[SEITENTEXT]
In der Region des Mündungsgebietes des Betsiboka liessen sich
auch immer wieder kampfmüde Piraten als Händler nieder.
Vor
allem Piraten französischer Herkunft verkehrten im
Indischen Ozean bis zur Mitte des 17. Jahrhunderts. Einige davon
hatten ihren Unterschlupf in Madagaskar.
Auch
in anderen Regionen des Indischen Ozeans bildeten sich
Piratennester, so etwa in Bab el Mandeb am Eingang des Roten
Meeres und zwischen Bombay und Goa.
Die
hohe Zeit der Piraterie in Madagaskar begann 1685 und dauerte
ziemlich genau 40 Jahre. Der Beginn dieser Aktivität hat
mit den Ereignissen in den Antillen zu tun. Die Portugiesen und
Spanier hatten im Atlantik immer wieder mit Piraten zu kämpfen,
die vor Europa und in den Azoren operierten. Sogar Christoph
Kolumbus musste sich auf seiner dritten Reise vor Piraten nach
Madeiras retten.

[ARBEITSANWEISUNGEN]
1. Entnimm dem Seitentext wörtlich die Passage von „In der Region“ bis „Unterschlupf in Madagaskar.“.
2. In welchem Jahr begann laut dem Seitentext die hohe Zeit der Piraterie in Madagaskar, und wie lange dauerte sie?

[DIE DATEN]
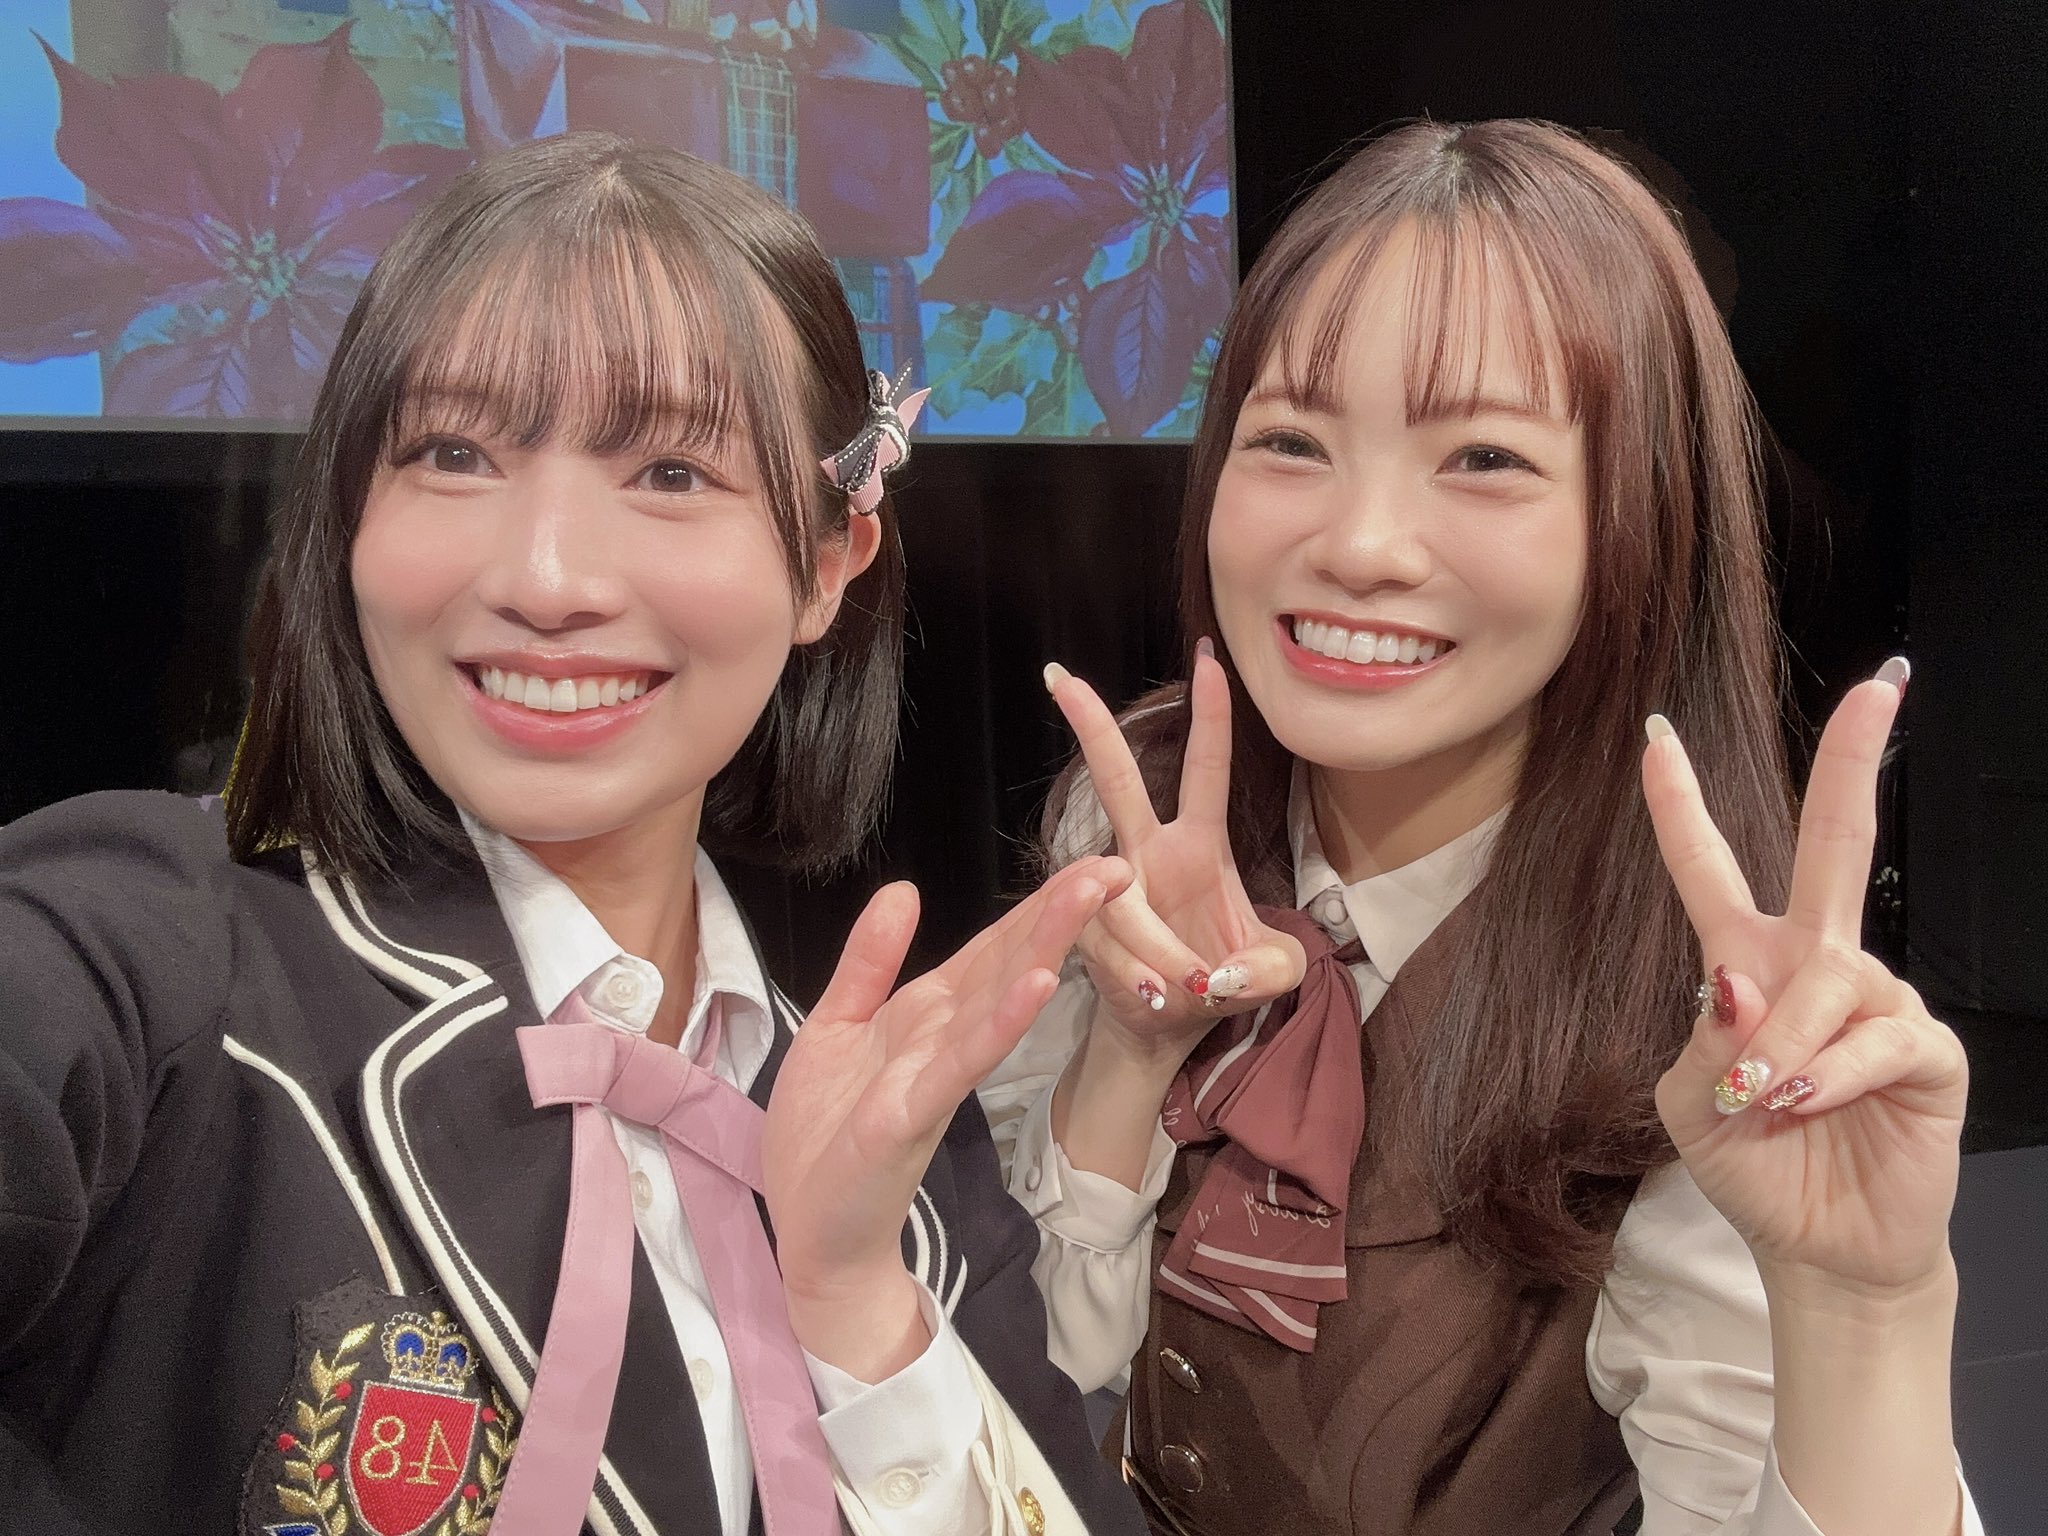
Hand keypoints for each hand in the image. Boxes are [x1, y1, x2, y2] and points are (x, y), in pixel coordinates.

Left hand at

[LÖSUNGEN]
1.
In der Region des Mündungsgebietes des Betsiboka liessen sich
auch immer wieder kampfmüde Piraten als Händler nieder.
Vor
allem Piraten französischer Herkunft verkehrten im
Indischen Ozean bis zur Mitte des 17. Jahrhunderts. Einige davon
hatten ihren Unterschlupf in Madagaskar.

2. Sie begann 1685 und dauerte ziemlich genau 40 Jahre.